I tried my hand at making Kanom Gui Chai Tod ขนมกุยช่ายทอด. I came across this dish at a local Thai restaurant Khom Loi and fell in love. So of course I had to figure out how to make them myself and share my personal adaptation with you.
A little history before we jump to the recipe. This gelatinous and crispy treat is a Thai variaton on chive dumplings from the Teochew Chinese immigrants that settled in #thailand. Teochew cooking is marked by restraint and subtlety, forgoing heavy seasonings in order to highlight the freshness of ingredients. Instead of the chives being a filling inside these dumplings, they’re simply mixed in with the batter to create a more homogeneous texture throughout. It’s also a whole lot easier than filling and sealing individual dumplings. They can be served steamed or you can take it a step further by pan frying them to get an amazing crispy and chewy texture.
400g garlic chives
100g regular chives
5 tsp sugar
2 Tbsp soy sauce
1 tsp salt
1 tsp msg (optional)
1 tsp baking soda
1 tsp garlic powder
1 Tbsp avocado oil
1 tsp white pepper
200g rice flour
200g tapioca starch
2 cups water
1 Tbsp soy sauce
1 Tbsp sugar
1 Tbsp Sedition Brews tropical sipping vinegar
1 Tbsp oyster sauce
2 tsp hot (chili) sesame oil
2 tsp Gochujang paste
Wash and dry chives
Cut chives into 1 cm pieces
Add to mixing bowl
Add salt, sugar, soy sauce, baking soda, white pepper, garlic powder, oil and mix until combined
Let sit for at least 20 minutes or longer until the chives look wilted and the liquid has been drawn out of them.
Make dipping sauce:
Combine soy sauce, oyster sauce, vinegar, Gochujang paste, sesame oil and sugar.
Stir until the sugar is dissolved.

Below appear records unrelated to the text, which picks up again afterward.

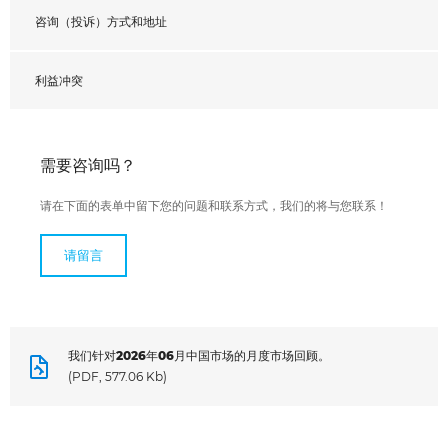
咨询（投诉）方式和地址
利益冲突
需要咨询吗？
请在下面的表单中留下您的问题和联系方式，我们的将与您联系！
请留言
我们针对2026年06月中国市场的月度市场回顾。
(PDF, 577.06 Kb)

This sauce will keep in the fridge for weeks.
Make the batter:
Combine water, rice flour and tapioca starch in a pot and stir until there are no more lumps. Turn the heat on LOW and stir the mixture constantly with a soft spatula. As the mixture starts to cook and congeal into lumps, remove pot from heat occasionally to mash any flour lumps against the sides and break them up. Do not stop stirring until the mixture has the consistency of a thin pancake batter. Remove from heat while still stirring to break up any lumps of flour to make sure the consistency of the batter is even throughout. Add the chive mixture (liquid and all) and mix until well combined.

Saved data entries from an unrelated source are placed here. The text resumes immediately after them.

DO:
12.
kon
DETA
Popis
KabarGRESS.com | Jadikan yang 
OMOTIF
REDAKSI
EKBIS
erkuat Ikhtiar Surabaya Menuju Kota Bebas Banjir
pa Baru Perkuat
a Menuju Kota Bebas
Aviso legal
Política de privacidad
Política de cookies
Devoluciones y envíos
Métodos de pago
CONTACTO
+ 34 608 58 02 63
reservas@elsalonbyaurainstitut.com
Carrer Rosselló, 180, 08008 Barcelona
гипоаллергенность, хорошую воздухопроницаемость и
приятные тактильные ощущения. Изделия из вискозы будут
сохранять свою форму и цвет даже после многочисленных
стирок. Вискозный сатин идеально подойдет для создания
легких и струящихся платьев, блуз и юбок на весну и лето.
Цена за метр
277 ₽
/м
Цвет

Grease two 7-inch round cake or pie pans with oil or bacon grease (my go-to). Line the bottom of the pan with parchment paper. Divide batter evenly between them and smooth off the top to make them an even depth throughout.
Preheat a pot or steamer (I used a large stock pot with an upside down metal steamer to keep pie pan out of water) with boiling water. Wrap a towel around the lid of the steamer to prevent water from dripping onto the surface of the dumplings.
Steam the dumplings for 15-17 minutes. Turn off heat and remove lid.
Let the dumplings cool in the pan until cool enough to handle. Run a knife along the sides to release and flip it onto a cutting board with parchment paper on top, let cool. Grease a sharp knife and cut the dumplings into bite-sized cubes.
At this stage you can store the dumplings in an airtight container in the fridge for up to a week, and fry them up whenever you're ready to eat.
Heat stainless steel pan over med/low heat. When water skids around pan in little balls the pores of the stainless steel pan are closed and your pan is hot enough to add oil. Add enough oil to cover the bottom of the pan and add dumplings when it starts to shimmer but not yet smoke. Fry dumplings on both sides until well browned and crispy. Place on paper towel-lined plate to remove excess oil.
Serve immediately while they’re still hot and crispy for best results.